La notizia, in sé terribile, campeggia sulle pagine di tutti i quotidiani e su tutti gli schermi televisivi. I familiari del giovane diciottenne Giuliano De Seta, che studiava in un istituto superiore di Portogruaro, tragicamente morto il 16 settembre scorso, mentre lavorava in una fabbrica quale stagista in ottemperanza all’alternanza scuola-lavoro, hanno appreso dall’Inail che non riceveranno alcun indennizzo per la morte del figlio, benché causata da un incidente sul lavoro. Due sarebbero le motivazioni giuridiche che, secondo l’Inail, sarebbero a base di un simile diniego. In primo luogo, Giuliano non avrebbe rivestito la qualifica di lavoratore, ma soltanto quella di stagista, tipica di chi abbia l’obbligo stabilito con legge della alternanza scuola-lavoro. In secondo luogo, egli non ricopriva il ruolo di capo famiglia percettore di reddito, avendo solo diciotto anni e non essendo ancora sposato. Si tratta evidentemente di due enormi assurdità giuridiche indegne di uno Stato di diritto. Vediamo brevemente perché.
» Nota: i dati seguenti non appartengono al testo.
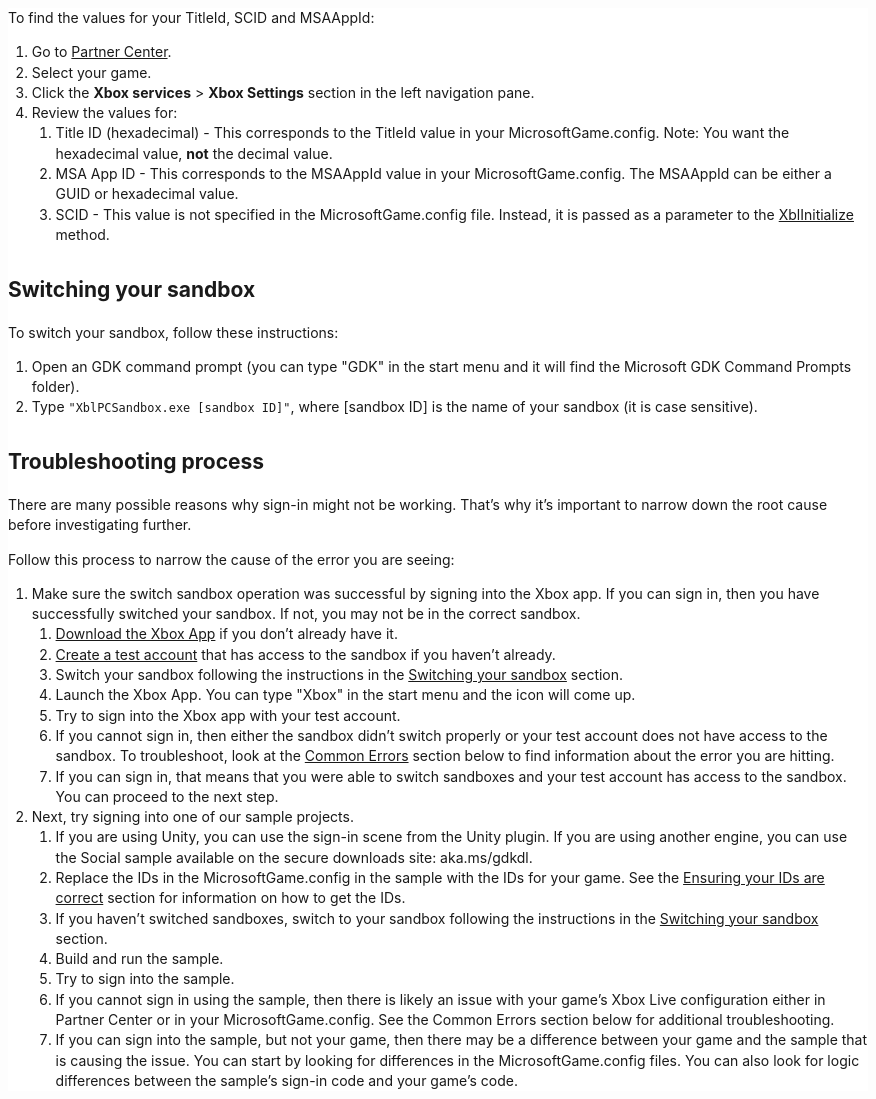 To find the values for your TitleId, SCID and MSAAppId:
1. Go to [Partner Center](https://partner.microsoft.com/dashboard/windows/overview).
1. Select your game.
1. Click the **Xbox services** > **Xbox Settings** section in the left navigation pane.
1. Review the values for:
    1. Title ID (hexadecimal) - This corresponds to the TitleId value in your MicrosoftGame.config. Note: You want the hexadecimal value, __not__ the decimal value.
    1. MSA App ID - This corresponds to the MSAAppId value in your MicrosoftGame.config. The MSAAppId can be either a GUID or hexadecimal value.
    1. SCID - This value is not specified in the MicrosoftGame.config file. Instead, it is passed as a parameter to the [XblInitialize](../../../reference/live/xsapi-c/xbox_live_global_c/functions/xblinitialize.md) method.  
    
<a id="howToSwitchSandbox"></a> 
## Switching your sandbox
To switch your sandbox, follow these instructions:   
1. Open an GDK command prompt (you can type "GDK" in the start menu and it will find the Microsoft GDK Command Prompts folder).   
1. Type `"XblPCSandbox.exe [sandbox ID]"`, where [sandbox ID] is the name of your sandbox (it is case sensitive).
## Troubleshooting process
There are many possible reasons why sign-in might not be working. That’s why it’s important to narrow down the root cause before investigating further.   

Follow this process to narrow the cause of the error you are seeing:   

1. Make sure the switch sandbox operation was successful by signing into the Xbox app. If you can sign in, then you have successfully switched your sandbox. If not, you may not be in the correct sandbox.
    1. [Download the Xbox App](https://www.xbox.com/en-US/apps/xbox-app-for-windows-10) if you don’t already have it.
    1. [Create a test account](/gaming/xbox-live/test-release/test-accounts/live-test-accounts) that has access to the sandbox if you haven’t already.
    1. Switch your sandbox following the instructions in the [Switching your sandbox](#howToSwitchSandbox) section.
    1. Launch the Xbox App. You can type "Xbox" in the start menu and the icon will come up.
    1. Try to sign into the Xbox app with your test account.
    1. If you cannot sign in, then either the sandbox didn’t switch properly or your test account does not have access to the sandbox. To troubleshoot, look at the [Common Errors](#commonErrors) section below to find information about the error you are hitting.
    1. If you can sign in, that means that you were able to switch sandboxes and your test account has access to the sandbox. You can proceed to the next step.
1. Next, try signing into one of our sample projects.
    1. If you are using Unity, you can use the sign-in scene from the Unity plugin. If you are using another engine, you can use the Social sample available on the secure downloads site: aka.ms/gdkdl.
    1. Replace the IDs in the MicrosoftGame.config in the sample with the IDs for your game. See the [Ensuring your IDs are correct](#correctIds) section for information on how to get the IDs.
    1. If you haven’t switched sandboxes, switch to your sandbox following the instructions in the [Switching your sandbox](#howToSwitchSandbox) section.
    1. Build and run the sample.
    1. Try to sign into the sample.
    1. If you cannot sign in using the sample, then there is likely an issue with your game’s Xbox Live configuration either in Partner Center or in your MicrosoftGame.config. See the Common Errors section below for additional troubleshooting.
    1. If you can sign into the sample, but not your game, then there may be a difference between your game and the sample that is causing the issue. You can start by looking for differences in the MicrosoftGame.config files. You can also look for logic differences between the sample’s sign-in code and your game’s code.
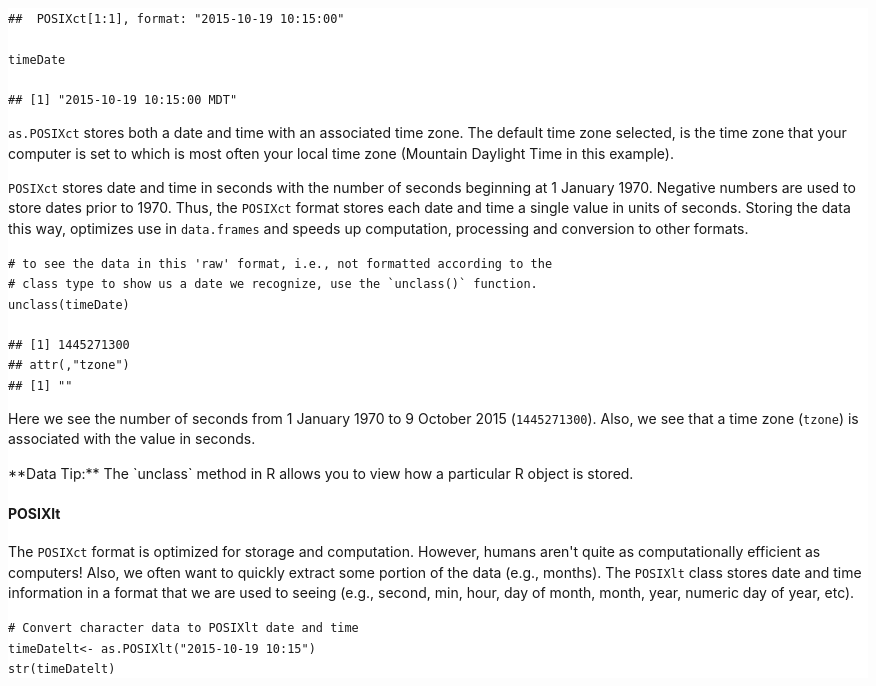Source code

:     ##  POSIXct[1:1], format: "2015-10-19 10:15:00"

    timeDate

    ## [1] "2015-10-19 10:15:00 MDT"

`as.POSIXct` stores both a date and time with an associated time zone. The
default time zone selected, is the time zone that your computer is set to which
is most often your local time zone (Mountain Daylight Time in this example).

`POSIXct` stores date and time in seconds with the number of seconds beginning
at 1 January 1970. Negative numbers are used to store dates prior to 1970.
Thus, the `POSIXct` format stores each date and time a single value in units of
seconds. Storing the data this way, optimizes use in `data.frames` and speeds up
computation, processing and conversion to other formats.


    # to see the data in this 'raw' format, i.e., not formatted according to the
    # class type to show us a date we recognize, use the `unclass()` function.
    unclass(timeDate)

    ## [1] 1445271300
    ## attr(,"tzone")
    ## [1] ""

Here we see the number of seconds from 1 January 1970 to 9 October 2015
(`1445271300`). Also, we see that a time zone (`tzone`) is associated with the value in seconds.

<div id="ds-dataTip" markdown="1">
<i class="fa fa-star"></i> **Data Tip:** The `unclass` method in R allows you
to view how a particular R object is stored.
</div>

#### POSIXlt
The `POSIXct` format is optimized for storage and computation. However, humans
aren't quite as computationally efficient as computers! Also, we often want to
quickly extract some portion of the data (e.g., months). The `POSIXlt` class
stores date and time information in a format that we are used to seeing (e.g.,
second, min, hour, day of month, month, year, numeric day of year, etc).



    # Convert character data to POSIXlt date and time
    timeDatelt<- as.POSIXlt("2015-10-19 10:15")
    str(timeDatelt)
Dal primo punto di vista, lavoratore, per il diritto, non è soltanto chi abbia ricevuto la qualifica che lo renda formalmente tale, in quanto regolarizzato ai sensi delle leggi vigenti, bensì chiunque lavori in punto di fatto alle dipendenze e sotto le direttive di un datore di lavoro, anche se non in regola con i criteri dettati dalle norme: e qui si trattava di uno stagista, non certo di uno che passava per caso.

Sono decenni infatti che la giurisprudenza uniforme insiste su questo aspetto fondamentale: nell’ambito del lavoro subordinato, a prevalere è sempre il fatto in se stesso considerato e non la qualificazione che il diritto riesca o non riesca a dare di quel fatto. Qui non si tratta dunque di lambiccarsi il cervello per escogitare nuove formule giuridiche né di ricorrere a espedienti innovativi. Qui basta e avanza il normale buon senso (oggi, purtroppo, spesso latitante) per vedere che Giuliano lavorava al pari degli altri lavoratori regolarizzati formalmente come tali da quella fabbrica: né più né meno. E se lavorava, era evidentemente un lavoratore e non una cosa diversa che davvero non si saprebbe come chiamare in lingua italiana, così come uno che studia a casa propria non cessa di essere studente sol perché non è iscritto regolarmente presso un istituto scolastico. Insomma, nell’ambito giuridico – e specialmente in quello lavoristico – è sempre il fatto a prevalere sulle etichette, la vita reale sulla maschera sociale: non è difficile da capire, anche perché, se così non fosse, l’intera impalcatura giuridica fatta e pensata per proteggere gli esseri umani si tramuterebbe in un mostruoso strumento di sopraffazione.

E si badi. Non è neppure necessario ricorrere a un’interpretazione analogica delle norme vigenti – tale da applicarle a casi simili ma non previsti – bastandone una semplicemente estensiva: basta cioè ricomprendere – così come si deve – nel novero dei lavoratori formalmente tali di quella fabbrica anche Giuliano che lavoratore era in senso reale e, per giunta, stagista per obbligo di legge. Dal secondo punto di vista, la previsione di un indennizzo solo se lo stagista sia capo famiglia percettore di reddito è palesemente illegittima per violazione del principio di eguaglianza consacrato dalla nostra Costituzione, per il semplice motivo che tali indennizzi sono destinati a ristorare non il semplice venir meno di un reddito, ma un danno di portata molto più ampia e cioè il verificarsi di un incidente sul lavoro, in questo caso addirittura mortale. E perciò non si vede per qual motivo se l’incidente capiti al capo famiglia, allora debba essere indennizzato, mentre in caso contrario non lo debba, finendo col creare una odiosa e immotivata discriminazione e facendo della percezione del reddito il punto archimedeo dell’evento dannoso: cosa che non è e non può essere.

I poveri genitori di Giuliano lo sanno bene, anche perché nessuna somma potrebbe bastare a ristorare il loro dolore. In questo caso, la responsabilità è da ascrivere naturalmente a coloro che pensarono bene di varare quella norma sul capofamiglia, non si sa bene sulla base di quale ragionamento. A che servono allora le Commissioni Affari costituzionali di Camera e Senato se non riescono a vedere queste cose così semplici? E oggi coloro che le componevano non hanno provato un poco di vergogna?